Was für ein Abenteuer, mit einer guten Freundin loszufahren, auch wenn es Winter ist und die Fahrbedingungen nicht immer ideal. Doch Susanne hat ein gutes Auto, das wintersicher ist, und sie ist eine exzellente Fahrerin. Wir sind ins Innere der kanadischen Provinz British Columbia gefahren, über den berüchtigten Coquihalla Highway nach Kamloops. Denn in der Stadt Kamloops und Umgebung spielt sich ein Teil der Handlung meines Krimis ab, an dem ich gerade schreibe.

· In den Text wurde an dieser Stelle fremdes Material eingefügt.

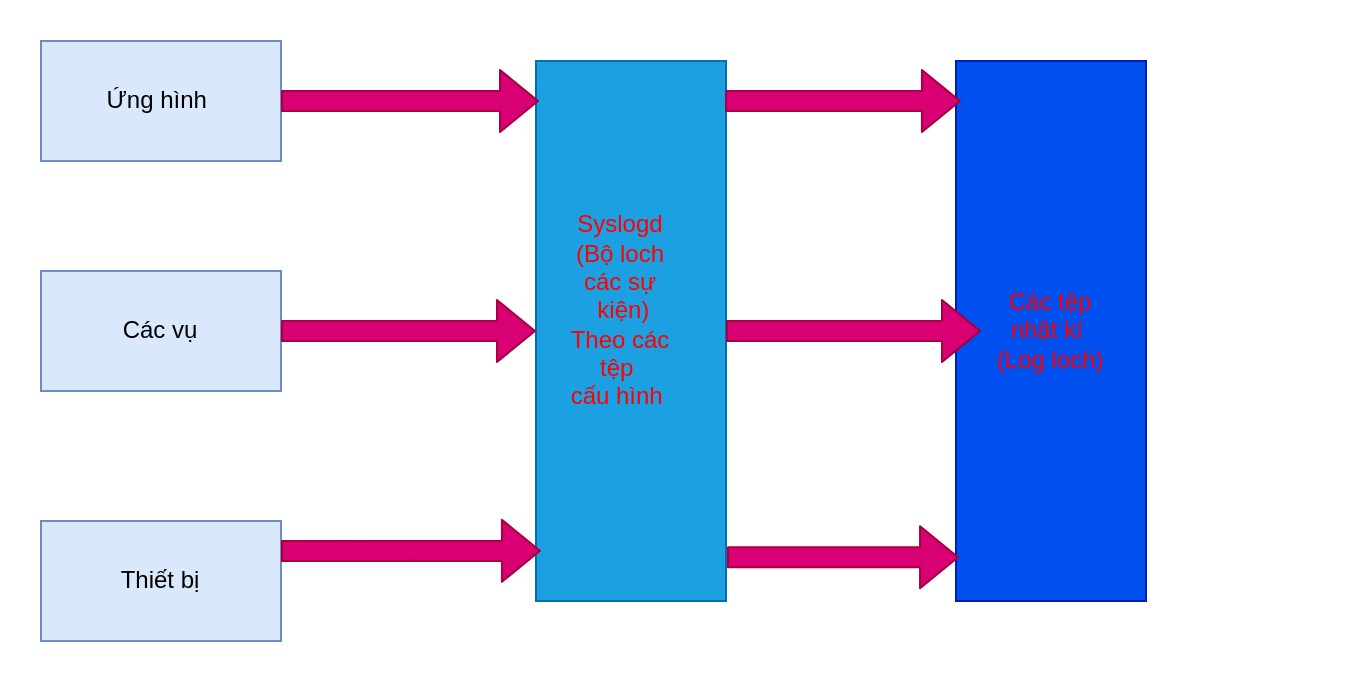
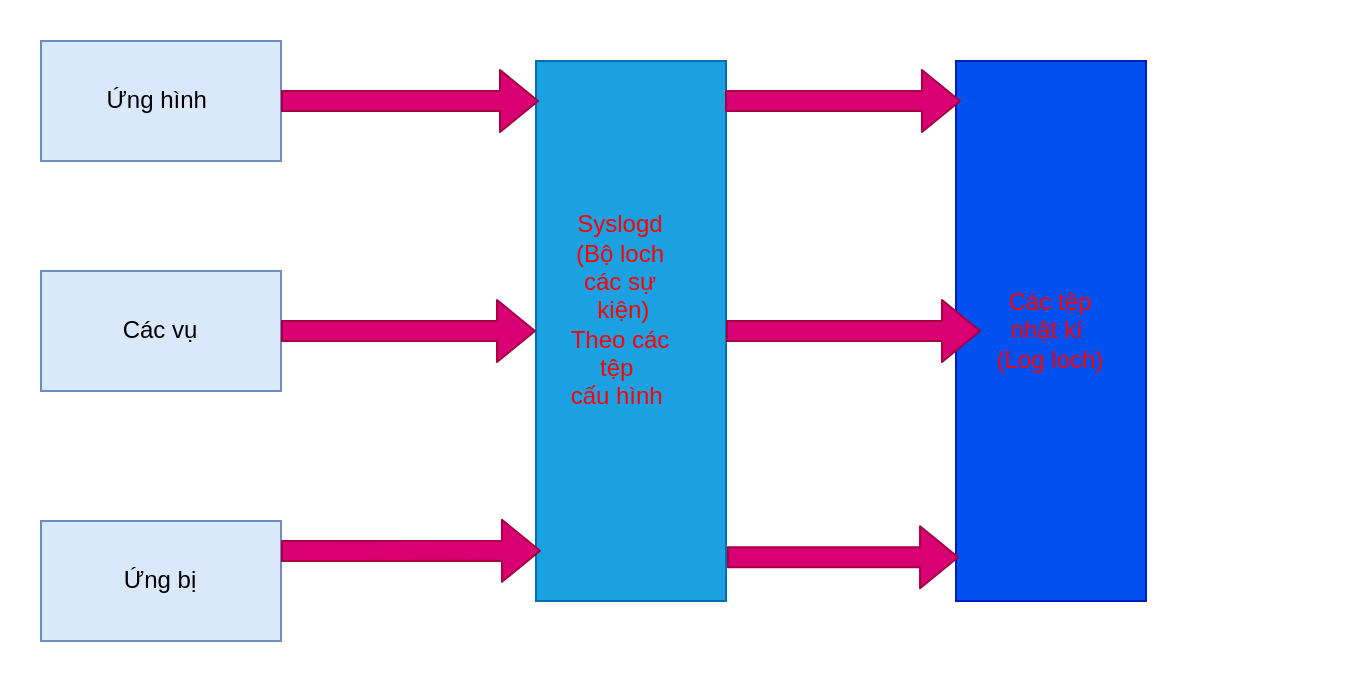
  <mxCell id="0" />
  <mxCell id="1" parent="0" />
  <mxCell id="2" value="Ứng hình&amp;nbsp;" style="rounded=0;whiteSpace=wrap;html=1;fillColor=#dae8fc;strokeColor=#6c8ebf;" vertex="1" parent="1"><mxGeometry x="20" y="20" width="120" height="60" as="geometry" /></mxCell>
  <mxCell id="3" value="Các vụ" style="rounded=0;whiteSpace=wrap;html=1;fillColor=#dae8fc;strokeColor=#6c8ebf;" vertex="1" parent="1"><mxGeometry x="20" y="135" width="120" height="60" as="geometry" /></mxCell>
- <mxCell id="4" value="Thiết bị" style="rounded=0;whiteSpace=wrap;html=1;fillColor=#dae8fc;strokeColor=#6c8ebf;" vertex="1" parent="1"><mxGeometry x="20" y="260" width="120" height="60" as="geometry" /></mxCell>
+ <mxCell id="4" value="Ứng bị" style="rounded=0;whiteSpace=wrap;html=1;fillColor=#dae8fc;strokeColor=#6c8ebf;" vertex="1" parent="1"><mxGeometry x="20" y="260" width="120" height="60" as="geometry" /></mxCell>
  <mxCell id="5" value="" style="rounded=0;whiteSpace=wrap;html=1;rotation=90;fillColor=#1ba1e2;strokeColor=#006EAF;fontColor=#ffffff;" vertex="1" parent="1"><mxGeometry x="180" y="117.5" width="270" height="95" as="geometry" /></mxCell>
  <mxCell id="6" value="" style="rounded=0;whiteSpace=wrap;html=1;rotation=90;fillColor=#0050ef;strokeColor=#001DBC;fontColor=#ffffff;" vertex="1" parent="1"><mxGeometry x="390" y="117.5" width="270" height="95" as="geometry" /></mxCell>
  <mxCell id="7" value="&lt;font color=&quot;#ff0000&quot;&gt;&lt;span style=&quot;background-color: rgb(27 , 161 , 226)&quot;&gt;Syslogd&lt;/span&gt;&lt;br&gt;&lt;span style=&quot;background-color: rgb(27 , 161 , 226)&quot;&gt;(Bộ loch các sự&lt;/span&gt;&lt;br&gt;&lt;span style=&quot;background-color: rgb(27 , 161 , 226)&quot;&gt;&amp;nbsp;kiện)&lt;/span&gt;&lt;br&gt;&lt;span style=&quot;background-color: rgb(27 , 161 , 226)&quot;&gt;Theo các tệp&amp;nbsp;&lt;/span&gt;&lt;br&gt;&lt;span style=&quot;background-color: rgb(27 , 161 , 226)&quot;&gt;cấu hình&amp;nbsp;&lt;/span&gt;&lt;/font&gt;" style="text;html=1;strokeColor=none;fillColor=none;align=center;verticalAlign=middle;whiteSpace=wrap;rounded=0;" vertex="1" parent="1"><mxGeometry x="280" y="110" width="60" height="90" as="geometry" /></mxCell>
  <mxCell id="8" value="" style="shape=flexArrow;endArrow=classic;html=1;exitX=1;exitY=0.5;exitDx=0;exitDy=0;fillColor=#d80073;strokeColor=#A50040;" edge="1" parent="1" source="2"><mxGeometry width="50" height="50" relative="1" as="geometry"><mxPoint x="370" y="210" as="sourcePoint" /><mxPoint x="269" y="50" as="targetPoint" /></mxGeometry></mxCell>
  <mxCell id="9" value="" style="shape=flexArrow;endArrow=classic;html=1;exitX=1;exitY=0.5;exitDx=0;exitDy=0;entryX=0.5;entryY=1;entryDx=0;entryDy=0;fillColor=#d80073;strokeColor=#A50040;" edge="1" parent="1" source="3" target="5"><mxGeometry width="50" height="50" relative="1" as="geometry"><mxPoint x="150" y="60" as="sourcePoint" /><mxPoint x="279.02" y="64.03" as="targetPoint" /></mxGeometry></mxCell>
  <mxCell id="10" value="" style="shape=flexArrow;endArrow=classic;html=1;exitX=1;exitY=0.25;exitDx=0;exitDy=0;entryX=0.907;entryY=0.974;entryDx=0;entryDy=0;entryPerimeter=0;fillColor=#d80073;strokeColor=#A50040;" edge="1" parent="1" source="4" target="5"><mxGeometry width="50" height="50" relative="1" as="geometry"><mxPoint x="160" y="70" as="sourcePoint" /><mxPoint x="289.02" y="74.03" as="targetPoint" /></mxGeometry></mxCell>
  <mxCell id="11" value="&lt;font color=&quot;#ff0000&quot;&gt;Các tệp nhật kí&amp;nbsp;&lt;br&gt;(Log loch)&lt;/font&gt;" style="text;html=1;strokeColor=none;fillColor=none;align=center;verticalAlign=middle;whiteSpace=wrap;rounded=0;" vertex="1" parent="1"><mxGeometry x="490" y="117.5" width="70" height="95" as="geometry" /></mxCell>
  <mxCell id="12" value="" style="shape=flexArrow;endArrow=classic;html=1;exitX=0.074;exitY=0.005;exitDx=0;exitDy=0;fillColor=#d80073;strokeColor=#A50040;exitPerimeter=0;entryX=0.074;entryY=0.974;entryDx=0;entryDy=0;entryPerimeter=0;" edge="1" parent="1" source="5" target="6"><mxGeometry width="50" height="50" relative="1" as="geometry"><mxPoint x="150" y="60" as="sourcePoint" /><mxPoint x="279" y="60" as="targetPoint" /></mxGeometry></mxCell>
  <mxCell id="13" value="" style="shape=flexArrow;endArrow=classic;html=1;exitX=0.5;exitY=0;exitDx=0;exitDy=0;fillColor=#d80073;strokeColor=#A50040;entryX=0;entryY=0.5;entryDx=0;entryDy=0;" edge="1" parent="1" source="5" target="11"><mxGeometry width="50" height="50" relative="1" as="geometry"><mxPoint x="160" y="70" as="sourcePoint" /><mxPoint x="289" y="70" as="targetPoint" /></mxGeometry></mxCell>
  <mxCell id="14" value="" style="shape=flexArrow;endArrow=classic;html=1;exitX=0.919;exitY=-0.005;exitDx=0;exitDy=0;fillColor=#d80073;strokeColor=#A50040;exitPerimeter=0;entryX=0.919;entryY=0.984;entryDx=0;entryDy=0;entryPerimeter=0;" edge="1" parent="1" source="5" target="6"><mxGeometry width="50" height="50" relative="1" as="geometry"><mxPoint x="170" y="80" as="sourcePoint" /><mxPoint x="299" y="80" as="targetPoint" /></mxGeometry></mxCell>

Wir besichtigten die Kamloops Indian Residential School, ein heute geschlossenes Zwangsinternat der Regierung für indigene Kinder. Die Schule wurde von der katholischen Kirche geführt und für die meisten Kinder war sie eine Hölle. Mädchen und Jungs wurden geschlagen, vergewaltigt, in den Tod getrieben und ihre Leichen wurden im Obstgarten in Löchern verscharrt. Die Schülerinnen und Schüler, die teilweise schon im Alter von drei Jahren den Eltern weggenommen wurden und diese jahrelang nicht sahen, durften nicht in ihrer Muttersprache reden und ihre Kultur nicht leben. Man wollte sie in die Gesellschaft zwangsassimilieren. Ein ganz schlimmes Kapitel der kanadischen Geschichte.
Kamloops hat glücklicherweise auch Orte, wo die Seele wieder zur Ruhe kommt, zum Beispiel das Grasslands-Naturschutzgebiet, in dem wir schneewandern gingen. Es ist von Gräsern und Salbeibüschen bewachsen, und im Sommer trifft man hier Klapperschlangen an. Keine Bange, wer fest auftritt mit Wanderschuhen, hat eigentlich nichts zu befürchten. Die Schlangen spüren die Erschütterung des Bodens und fliehen.
Ich wollte auch einmal Sun Peaks sehen, einen Skiort nicht weit von Kamloops, dessen Architektur europäische Bergdörfer nachahmt. Ich fahre nicht mehr Ski, aber ich fühlte mich in Sun Peaks an frühere Zeiten in der Schweiz erinnert, als ich noch auf Brettern mehr schlecht als recht vom Berg ins Tal glitt. Die Pandemie scheint an Sun Peaks vorbeizugehen. Die Cafés waren voll (man muss Maske tragen und den Impfausweis zeigen), die Schneewege auch, und die Sonne strahlte über den Pisten und Skiliften.
Auf der Rückfahrt besuchten wir Merritt, eine Kleinstadt mit einer interessanten Pionieratmosphäre, die im Sommer mit Freiluftkonzerten viele Musikbegeisterte anzieht. Mir gefallen Orte, die nicht so rausgeputzt und perfekt renoviert sind. Vor allem gefiel mir das Coldwater Hotel, das mehr als 110 Jahre alt ist und aus einem alten Film stammen könnte. Zum Schluss aßen wir Zimtschnecken (Cinnemon Buns) in einem von Indigenen geführten Café. Ein stimmiger Abschluss für zwei abenteuerlustige Freundinnen!